We began to see the gaps in our own emotional intelligence and recognized patterns in their behavior that they had picked up from us. When a “tantrum” (or bad mood, rough day – whatever we might call such outbursts for ourselves as adults) strikes, our goal is now to support the child as they try to figure out what they are actually feeling/needing in that moment.
And finally, we recognize our children as full human beings.
It seems that there is a common theme throughout history where children are treated as less than. Their individual and unique needs, wants, and forms of self-expression come second to the parents desires. Instead we recognize that our children are their own people. At 6 and 4 they are already experiencing the world differently than we are/have. I have no idea what it’s like to be a 6 or a 4 year old in 2019, not to mention that both of my sons have vastly different character traits than I do.
Recognizing their full humanity means that my feelings/opinions/beliefs don’t matter more than theirs. It means that I support them in learning how to experience and interact with the world around them, rather than demanding that they do it a certain way.
This one change has made the most dramatic change in our relationships with them and the tone of our family overall. Our kids feel seen and heard. They “act out” far less and are able to grasp what they are genuinely feeling and express it much more quickly. Sure we slip back into old habits but they are quick and [usually] gentle in reminding us of our new philosophy.
Our new goals in parenting
With all these changes our parenting goals have shifted but also feel much simpler. Obviously they can be challenging, especially as we are all unlearning our former ways of parenting and the subconscious beliefs we have had about ourselves and each other. But I have this calming sense that if I only teach them these three things, they will be well-adjusted, compassionate, productive, innovative, and creative adults in this world one day.
Resilience is so so vital for life. It means seeing failures and challenges as strength building learning opportunities. Resilience means being able to stay calm when something is hard. It means not being afraid to ask questions and try again. It means being able to learn from their own strong emotions about failing and respond to them rather than reacting.
This is a far cry different from the “perfectly imperfect” binary of my generation of mothers. Life really isn’t good vs bad, success vs failure, black vs white – there is so much in between. Giving them permission not to fear failure but to learn from it will put them so far ahead of me. Seriously. I was practically today years old when I learned that lesson. Haha!

_Work task_
Reproduce the passage of the parenting text from "It seems that" up to and including "a certain way.", word for word.

_Data extract_
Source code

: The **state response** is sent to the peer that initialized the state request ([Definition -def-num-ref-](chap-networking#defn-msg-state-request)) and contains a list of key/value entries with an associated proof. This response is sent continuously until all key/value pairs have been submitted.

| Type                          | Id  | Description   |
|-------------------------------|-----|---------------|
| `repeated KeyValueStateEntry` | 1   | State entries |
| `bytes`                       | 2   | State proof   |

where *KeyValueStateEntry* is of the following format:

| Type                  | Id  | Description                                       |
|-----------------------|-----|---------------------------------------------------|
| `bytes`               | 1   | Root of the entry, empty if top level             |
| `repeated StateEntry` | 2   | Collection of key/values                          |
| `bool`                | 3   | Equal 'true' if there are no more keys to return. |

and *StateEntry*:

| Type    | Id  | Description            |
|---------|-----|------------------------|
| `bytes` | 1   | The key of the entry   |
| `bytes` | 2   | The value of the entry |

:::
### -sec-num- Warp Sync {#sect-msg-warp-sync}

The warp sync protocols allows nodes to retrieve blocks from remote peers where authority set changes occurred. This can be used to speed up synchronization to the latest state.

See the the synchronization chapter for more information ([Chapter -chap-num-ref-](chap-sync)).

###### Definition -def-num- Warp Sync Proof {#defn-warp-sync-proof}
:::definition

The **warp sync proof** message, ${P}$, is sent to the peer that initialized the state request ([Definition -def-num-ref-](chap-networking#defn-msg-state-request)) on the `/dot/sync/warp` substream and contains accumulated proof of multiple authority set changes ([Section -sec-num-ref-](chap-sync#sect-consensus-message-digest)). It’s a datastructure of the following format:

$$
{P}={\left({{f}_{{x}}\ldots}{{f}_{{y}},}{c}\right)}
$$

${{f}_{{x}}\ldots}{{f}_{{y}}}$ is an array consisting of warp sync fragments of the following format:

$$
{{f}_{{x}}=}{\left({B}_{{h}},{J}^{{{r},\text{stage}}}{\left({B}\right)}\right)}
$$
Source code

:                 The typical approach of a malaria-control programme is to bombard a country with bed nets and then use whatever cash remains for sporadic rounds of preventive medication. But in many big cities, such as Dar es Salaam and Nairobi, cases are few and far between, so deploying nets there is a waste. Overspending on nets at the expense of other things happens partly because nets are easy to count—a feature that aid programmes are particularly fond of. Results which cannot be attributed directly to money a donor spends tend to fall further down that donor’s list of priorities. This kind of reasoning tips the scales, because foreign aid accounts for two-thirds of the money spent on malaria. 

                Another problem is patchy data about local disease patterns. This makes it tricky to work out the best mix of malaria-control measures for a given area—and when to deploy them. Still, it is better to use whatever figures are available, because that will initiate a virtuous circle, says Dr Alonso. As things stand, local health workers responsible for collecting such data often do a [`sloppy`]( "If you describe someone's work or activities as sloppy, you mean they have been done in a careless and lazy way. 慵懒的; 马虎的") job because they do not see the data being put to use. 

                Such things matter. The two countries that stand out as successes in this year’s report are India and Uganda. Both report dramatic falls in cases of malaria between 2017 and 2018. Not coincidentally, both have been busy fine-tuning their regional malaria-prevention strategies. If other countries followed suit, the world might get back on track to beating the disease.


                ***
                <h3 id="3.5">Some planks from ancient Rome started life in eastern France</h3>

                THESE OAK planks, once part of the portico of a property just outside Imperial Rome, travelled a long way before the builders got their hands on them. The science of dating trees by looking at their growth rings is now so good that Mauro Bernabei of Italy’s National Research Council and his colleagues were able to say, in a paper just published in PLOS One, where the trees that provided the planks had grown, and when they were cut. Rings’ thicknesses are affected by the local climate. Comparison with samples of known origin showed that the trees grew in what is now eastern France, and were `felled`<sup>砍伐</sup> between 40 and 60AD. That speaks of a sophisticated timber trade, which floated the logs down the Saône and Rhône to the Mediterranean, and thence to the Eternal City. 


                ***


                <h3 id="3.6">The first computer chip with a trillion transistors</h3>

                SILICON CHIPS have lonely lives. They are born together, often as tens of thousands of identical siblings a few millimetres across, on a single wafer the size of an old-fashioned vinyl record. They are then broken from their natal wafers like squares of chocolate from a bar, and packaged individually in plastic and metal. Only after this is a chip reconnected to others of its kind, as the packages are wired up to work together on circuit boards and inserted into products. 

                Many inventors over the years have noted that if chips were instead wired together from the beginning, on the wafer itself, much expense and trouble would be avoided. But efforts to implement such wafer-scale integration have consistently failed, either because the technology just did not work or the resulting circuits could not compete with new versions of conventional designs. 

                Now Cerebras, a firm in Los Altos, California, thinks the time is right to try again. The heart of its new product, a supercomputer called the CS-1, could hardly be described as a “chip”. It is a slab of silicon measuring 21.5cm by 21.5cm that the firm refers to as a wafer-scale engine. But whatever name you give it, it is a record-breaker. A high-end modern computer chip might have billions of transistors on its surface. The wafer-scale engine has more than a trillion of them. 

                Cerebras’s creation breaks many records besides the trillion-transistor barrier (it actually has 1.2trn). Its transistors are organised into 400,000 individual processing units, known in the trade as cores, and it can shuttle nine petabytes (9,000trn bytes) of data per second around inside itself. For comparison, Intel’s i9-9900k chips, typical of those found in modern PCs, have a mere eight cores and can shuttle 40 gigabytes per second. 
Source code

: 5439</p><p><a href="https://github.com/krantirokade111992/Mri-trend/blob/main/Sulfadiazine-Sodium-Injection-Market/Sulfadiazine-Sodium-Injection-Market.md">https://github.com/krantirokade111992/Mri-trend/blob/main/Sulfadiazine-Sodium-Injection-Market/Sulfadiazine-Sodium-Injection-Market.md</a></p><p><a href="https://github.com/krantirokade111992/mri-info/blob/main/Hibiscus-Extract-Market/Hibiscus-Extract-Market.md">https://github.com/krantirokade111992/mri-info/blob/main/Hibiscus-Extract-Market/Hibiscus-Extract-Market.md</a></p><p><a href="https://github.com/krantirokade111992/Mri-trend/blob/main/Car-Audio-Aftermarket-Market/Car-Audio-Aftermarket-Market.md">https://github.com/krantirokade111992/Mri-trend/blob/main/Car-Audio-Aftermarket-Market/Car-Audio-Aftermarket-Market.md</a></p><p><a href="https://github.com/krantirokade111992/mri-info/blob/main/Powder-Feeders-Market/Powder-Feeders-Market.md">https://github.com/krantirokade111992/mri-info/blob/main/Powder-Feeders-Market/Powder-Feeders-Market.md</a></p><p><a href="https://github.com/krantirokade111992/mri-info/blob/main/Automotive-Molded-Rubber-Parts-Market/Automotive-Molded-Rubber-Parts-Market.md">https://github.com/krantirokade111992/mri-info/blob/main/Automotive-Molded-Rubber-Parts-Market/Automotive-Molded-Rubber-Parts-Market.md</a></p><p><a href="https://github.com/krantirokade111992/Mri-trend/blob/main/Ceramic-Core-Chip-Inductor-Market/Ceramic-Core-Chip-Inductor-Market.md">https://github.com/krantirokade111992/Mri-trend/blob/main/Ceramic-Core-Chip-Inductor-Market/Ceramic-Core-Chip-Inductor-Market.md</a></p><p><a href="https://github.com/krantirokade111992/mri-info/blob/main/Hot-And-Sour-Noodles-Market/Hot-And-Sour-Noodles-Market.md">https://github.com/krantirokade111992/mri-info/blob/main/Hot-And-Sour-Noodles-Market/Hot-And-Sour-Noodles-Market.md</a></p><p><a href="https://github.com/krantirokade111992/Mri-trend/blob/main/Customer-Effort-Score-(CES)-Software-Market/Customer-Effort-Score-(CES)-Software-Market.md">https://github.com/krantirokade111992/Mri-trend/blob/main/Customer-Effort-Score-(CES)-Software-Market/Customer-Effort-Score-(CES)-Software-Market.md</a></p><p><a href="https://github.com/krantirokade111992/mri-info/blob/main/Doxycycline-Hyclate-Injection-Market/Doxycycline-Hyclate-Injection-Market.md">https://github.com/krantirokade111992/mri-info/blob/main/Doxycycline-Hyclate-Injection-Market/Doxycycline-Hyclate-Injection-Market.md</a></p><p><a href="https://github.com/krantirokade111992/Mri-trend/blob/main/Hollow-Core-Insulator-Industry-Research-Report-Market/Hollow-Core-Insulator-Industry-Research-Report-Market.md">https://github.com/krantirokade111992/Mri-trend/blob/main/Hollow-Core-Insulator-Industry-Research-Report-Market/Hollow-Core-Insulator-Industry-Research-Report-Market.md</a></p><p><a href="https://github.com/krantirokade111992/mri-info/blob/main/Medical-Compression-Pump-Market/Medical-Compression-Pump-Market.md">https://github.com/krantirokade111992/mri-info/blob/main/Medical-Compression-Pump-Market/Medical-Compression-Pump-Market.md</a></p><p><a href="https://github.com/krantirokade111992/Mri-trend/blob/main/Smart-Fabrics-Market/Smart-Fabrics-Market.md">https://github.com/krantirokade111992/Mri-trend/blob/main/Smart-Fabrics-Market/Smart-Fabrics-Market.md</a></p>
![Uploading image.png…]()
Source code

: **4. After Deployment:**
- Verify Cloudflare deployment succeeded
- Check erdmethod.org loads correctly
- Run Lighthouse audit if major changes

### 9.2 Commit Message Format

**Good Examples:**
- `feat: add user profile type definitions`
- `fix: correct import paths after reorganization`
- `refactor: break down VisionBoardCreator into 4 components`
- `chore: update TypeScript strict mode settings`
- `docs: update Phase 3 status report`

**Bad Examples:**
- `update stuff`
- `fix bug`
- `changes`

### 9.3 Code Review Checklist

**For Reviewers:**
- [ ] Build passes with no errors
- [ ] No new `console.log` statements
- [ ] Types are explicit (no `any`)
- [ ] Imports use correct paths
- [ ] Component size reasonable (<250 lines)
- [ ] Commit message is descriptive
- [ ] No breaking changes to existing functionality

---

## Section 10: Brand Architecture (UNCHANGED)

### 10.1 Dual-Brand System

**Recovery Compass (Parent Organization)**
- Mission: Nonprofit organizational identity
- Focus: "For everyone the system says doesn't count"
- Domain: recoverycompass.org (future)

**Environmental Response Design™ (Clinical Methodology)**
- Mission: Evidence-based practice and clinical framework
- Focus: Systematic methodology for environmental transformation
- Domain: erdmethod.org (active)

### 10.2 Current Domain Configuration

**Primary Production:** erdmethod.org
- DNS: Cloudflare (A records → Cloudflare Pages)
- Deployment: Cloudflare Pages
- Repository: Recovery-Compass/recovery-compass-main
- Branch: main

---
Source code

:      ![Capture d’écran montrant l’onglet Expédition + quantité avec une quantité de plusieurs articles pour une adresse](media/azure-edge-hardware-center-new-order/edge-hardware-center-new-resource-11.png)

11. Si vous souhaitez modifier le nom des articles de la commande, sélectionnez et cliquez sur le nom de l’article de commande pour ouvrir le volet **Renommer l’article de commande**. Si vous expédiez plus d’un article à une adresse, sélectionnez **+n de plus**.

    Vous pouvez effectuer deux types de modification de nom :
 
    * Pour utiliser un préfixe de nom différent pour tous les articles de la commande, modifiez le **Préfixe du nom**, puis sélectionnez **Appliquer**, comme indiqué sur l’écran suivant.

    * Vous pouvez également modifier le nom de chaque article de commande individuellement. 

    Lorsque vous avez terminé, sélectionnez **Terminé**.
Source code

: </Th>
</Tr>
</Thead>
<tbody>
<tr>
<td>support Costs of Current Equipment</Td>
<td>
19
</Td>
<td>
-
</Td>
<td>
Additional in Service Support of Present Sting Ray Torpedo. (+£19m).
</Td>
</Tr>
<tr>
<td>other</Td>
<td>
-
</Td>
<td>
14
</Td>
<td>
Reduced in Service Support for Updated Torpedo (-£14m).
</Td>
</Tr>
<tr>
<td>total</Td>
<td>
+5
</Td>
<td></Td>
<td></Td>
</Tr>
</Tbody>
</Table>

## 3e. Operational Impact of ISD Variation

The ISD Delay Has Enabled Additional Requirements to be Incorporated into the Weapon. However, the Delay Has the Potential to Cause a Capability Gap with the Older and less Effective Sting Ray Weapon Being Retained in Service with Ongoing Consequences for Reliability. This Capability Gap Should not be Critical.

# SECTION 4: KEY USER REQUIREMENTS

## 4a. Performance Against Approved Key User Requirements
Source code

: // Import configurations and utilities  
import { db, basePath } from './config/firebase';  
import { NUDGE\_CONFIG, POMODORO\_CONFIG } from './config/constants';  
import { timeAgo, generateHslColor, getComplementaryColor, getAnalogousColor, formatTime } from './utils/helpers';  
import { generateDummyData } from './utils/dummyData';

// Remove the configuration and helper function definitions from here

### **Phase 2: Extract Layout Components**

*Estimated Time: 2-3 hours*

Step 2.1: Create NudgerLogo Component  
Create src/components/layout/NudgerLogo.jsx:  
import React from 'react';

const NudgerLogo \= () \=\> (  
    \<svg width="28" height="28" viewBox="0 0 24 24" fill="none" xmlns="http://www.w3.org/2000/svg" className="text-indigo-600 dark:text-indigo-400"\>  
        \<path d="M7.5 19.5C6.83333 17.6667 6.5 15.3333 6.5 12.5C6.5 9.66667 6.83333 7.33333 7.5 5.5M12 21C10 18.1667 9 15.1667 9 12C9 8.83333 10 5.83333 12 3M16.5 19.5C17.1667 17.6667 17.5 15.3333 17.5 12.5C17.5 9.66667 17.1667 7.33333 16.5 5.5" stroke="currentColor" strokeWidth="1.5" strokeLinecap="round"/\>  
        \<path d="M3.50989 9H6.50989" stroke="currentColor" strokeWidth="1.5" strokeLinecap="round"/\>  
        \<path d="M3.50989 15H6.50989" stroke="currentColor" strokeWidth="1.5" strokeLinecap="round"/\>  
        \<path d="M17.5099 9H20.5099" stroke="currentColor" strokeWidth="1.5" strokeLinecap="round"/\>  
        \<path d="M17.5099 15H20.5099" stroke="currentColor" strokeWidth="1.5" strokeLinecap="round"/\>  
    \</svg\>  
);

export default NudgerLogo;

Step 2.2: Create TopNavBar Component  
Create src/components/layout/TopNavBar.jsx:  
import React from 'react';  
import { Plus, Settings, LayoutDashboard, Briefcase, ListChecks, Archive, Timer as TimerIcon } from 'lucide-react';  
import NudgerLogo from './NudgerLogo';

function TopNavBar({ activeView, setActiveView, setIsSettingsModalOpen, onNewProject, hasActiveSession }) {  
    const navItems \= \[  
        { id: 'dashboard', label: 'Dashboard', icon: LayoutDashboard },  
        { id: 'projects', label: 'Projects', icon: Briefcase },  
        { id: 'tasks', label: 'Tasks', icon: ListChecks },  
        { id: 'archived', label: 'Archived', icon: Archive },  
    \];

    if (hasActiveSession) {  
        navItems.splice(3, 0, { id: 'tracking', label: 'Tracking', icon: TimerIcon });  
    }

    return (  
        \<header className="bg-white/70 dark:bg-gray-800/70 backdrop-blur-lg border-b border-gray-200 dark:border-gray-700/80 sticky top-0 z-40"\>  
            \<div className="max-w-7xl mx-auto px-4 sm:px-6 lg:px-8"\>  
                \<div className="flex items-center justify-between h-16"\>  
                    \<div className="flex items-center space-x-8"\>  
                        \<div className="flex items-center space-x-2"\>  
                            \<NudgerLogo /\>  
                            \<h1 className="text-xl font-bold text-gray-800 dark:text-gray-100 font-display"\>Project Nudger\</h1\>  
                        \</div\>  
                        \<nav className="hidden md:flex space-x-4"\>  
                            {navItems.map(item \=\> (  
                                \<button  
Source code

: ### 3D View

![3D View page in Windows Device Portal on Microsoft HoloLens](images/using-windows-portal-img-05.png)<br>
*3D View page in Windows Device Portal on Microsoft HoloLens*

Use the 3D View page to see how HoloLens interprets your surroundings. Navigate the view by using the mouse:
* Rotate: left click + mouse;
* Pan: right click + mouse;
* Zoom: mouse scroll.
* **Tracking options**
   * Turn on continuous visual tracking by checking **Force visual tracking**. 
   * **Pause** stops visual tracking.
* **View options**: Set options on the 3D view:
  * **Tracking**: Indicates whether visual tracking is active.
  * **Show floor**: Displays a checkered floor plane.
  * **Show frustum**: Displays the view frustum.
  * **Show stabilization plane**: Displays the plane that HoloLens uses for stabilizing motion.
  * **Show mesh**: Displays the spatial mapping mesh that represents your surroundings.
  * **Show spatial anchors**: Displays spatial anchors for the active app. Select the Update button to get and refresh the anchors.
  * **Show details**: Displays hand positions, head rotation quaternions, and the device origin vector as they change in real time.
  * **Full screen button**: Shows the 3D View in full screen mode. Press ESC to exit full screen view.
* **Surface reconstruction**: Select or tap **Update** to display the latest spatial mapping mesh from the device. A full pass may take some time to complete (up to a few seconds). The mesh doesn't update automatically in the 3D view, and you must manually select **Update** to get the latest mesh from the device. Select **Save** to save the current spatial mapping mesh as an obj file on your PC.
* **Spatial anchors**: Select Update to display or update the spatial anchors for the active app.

_Solution to this task_
It seems that there is a common theme throughout history where children are treated as less than. Their individual and unique needs, wants, and forms of self-expression come second to the parents desires. Instead we recognize that our children are their own people. At 6 and 4 they are already experiencing the world differently than we are/have. I have no idea what it’s like to be a 6 or a 4 year old in 2019, not to mention that both of my sons have vastly different character traits than I do.
Recognizing their full humanity means that my feelings/opinions/beliefs don’t matter more than theirs. It means that I support them in learning how to experience and interact with the world around them, rather than demanding that they do it a certain way.